After locating the line that contains "of served territories." in the data below, set down exactly that line and each one after it through the line that contains "Airprox 2015042", and nothing more.

■ Page-level text extractions ■
##############################

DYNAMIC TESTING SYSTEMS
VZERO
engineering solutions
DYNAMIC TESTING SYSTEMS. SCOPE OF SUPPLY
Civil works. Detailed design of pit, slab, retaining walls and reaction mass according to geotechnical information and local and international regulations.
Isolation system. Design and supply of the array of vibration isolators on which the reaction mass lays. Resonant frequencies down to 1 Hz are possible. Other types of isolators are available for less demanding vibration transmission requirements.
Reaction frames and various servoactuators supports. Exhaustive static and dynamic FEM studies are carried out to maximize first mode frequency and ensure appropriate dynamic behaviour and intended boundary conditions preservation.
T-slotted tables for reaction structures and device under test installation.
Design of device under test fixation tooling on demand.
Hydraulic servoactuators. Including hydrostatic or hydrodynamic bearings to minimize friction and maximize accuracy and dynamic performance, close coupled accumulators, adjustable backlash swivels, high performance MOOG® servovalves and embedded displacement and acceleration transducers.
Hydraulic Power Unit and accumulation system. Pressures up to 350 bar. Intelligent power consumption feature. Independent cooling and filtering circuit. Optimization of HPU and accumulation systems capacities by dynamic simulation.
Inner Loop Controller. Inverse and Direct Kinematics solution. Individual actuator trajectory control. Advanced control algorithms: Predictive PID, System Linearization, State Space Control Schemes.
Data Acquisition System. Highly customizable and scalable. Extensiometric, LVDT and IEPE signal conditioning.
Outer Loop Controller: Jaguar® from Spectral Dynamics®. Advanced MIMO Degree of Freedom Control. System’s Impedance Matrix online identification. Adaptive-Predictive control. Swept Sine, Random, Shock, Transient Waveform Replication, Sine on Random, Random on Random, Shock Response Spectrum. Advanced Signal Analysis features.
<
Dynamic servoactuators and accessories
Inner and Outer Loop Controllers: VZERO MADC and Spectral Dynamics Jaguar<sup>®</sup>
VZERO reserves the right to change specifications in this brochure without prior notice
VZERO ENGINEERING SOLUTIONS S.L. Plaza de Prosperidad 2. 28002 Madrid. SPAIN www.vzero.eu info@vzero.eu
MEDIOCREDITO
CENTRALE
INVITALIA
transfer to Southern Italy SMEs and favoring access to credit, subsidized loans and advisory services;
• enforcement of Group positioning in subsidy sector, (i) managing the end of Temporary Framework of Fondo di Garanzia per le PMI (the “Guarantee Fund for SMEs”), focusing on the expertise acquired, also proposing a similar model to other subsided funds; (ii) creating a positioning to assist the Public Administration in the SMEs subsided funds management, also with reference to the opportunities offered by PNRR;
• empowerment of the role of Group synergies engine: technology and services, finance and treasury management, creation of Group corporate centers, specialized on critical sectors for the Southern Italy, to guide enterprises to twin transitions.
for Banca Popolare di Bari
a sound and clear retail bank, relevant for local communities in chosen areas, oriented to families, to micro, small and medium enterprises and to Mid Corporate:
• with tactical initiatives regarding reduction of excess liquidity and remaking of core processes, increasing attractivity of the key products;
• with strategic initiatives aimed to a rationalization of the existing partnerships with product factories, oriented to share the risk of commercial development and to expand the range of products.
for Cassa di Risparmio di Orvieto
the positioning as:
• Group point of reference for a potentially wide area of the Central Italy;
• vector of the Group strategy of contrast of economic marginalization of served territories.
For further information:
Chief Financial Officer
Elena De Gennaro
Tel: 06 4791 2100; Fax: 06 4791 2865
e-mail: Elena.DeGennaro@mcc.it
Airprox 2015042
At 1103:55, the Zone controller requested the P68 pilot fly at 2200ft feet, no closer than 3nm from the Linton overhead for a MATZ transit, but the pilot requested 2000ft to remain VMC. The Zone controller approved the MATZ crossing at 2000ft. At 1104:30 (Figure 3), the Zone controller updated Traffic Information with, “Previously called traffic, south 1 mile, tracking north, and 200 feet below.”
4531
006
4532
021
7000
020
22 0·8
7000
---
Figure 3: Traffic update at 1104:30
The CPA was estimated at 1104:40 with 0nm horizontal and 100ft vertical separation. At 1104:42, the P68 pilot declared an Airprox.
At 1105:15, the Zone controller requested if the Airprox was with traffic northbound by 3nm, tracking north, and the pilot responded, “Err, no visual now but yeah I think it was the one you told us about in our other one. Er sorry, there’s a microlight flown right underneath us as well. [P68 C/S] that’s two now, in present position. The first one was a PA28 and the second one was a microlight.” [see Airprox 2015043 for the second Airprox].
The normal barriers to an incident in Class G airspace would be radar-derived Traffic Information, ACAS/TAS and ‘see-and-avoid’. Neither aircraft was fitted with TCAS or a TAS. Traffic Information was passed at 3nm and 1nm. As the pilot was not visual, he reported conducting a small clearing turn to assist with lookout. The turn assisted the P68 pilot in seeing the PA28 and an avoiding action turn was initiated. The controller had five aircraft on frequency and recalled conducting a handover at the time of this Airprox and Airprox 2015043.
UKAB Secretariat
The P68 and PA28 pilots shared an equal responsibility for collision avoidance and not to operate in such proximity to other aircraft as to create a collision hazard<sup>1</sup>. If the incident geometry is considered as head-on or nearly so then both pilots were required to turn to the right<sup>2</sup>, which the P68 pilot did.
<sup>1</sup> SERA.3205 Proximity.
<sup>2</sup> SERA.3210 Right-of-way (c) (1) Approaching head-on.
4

##############################

■ Exercise response ■
• vector of the Group strategy of contrast of economic marginalization of served territories.
For further information:
Chief Financial Officer
Elena De Gennaro
Tel: 06 4791 2100; Fax: 06 4791 2865
e-mail: Elena.DeGennaro@mcc.it
Airprox 2015042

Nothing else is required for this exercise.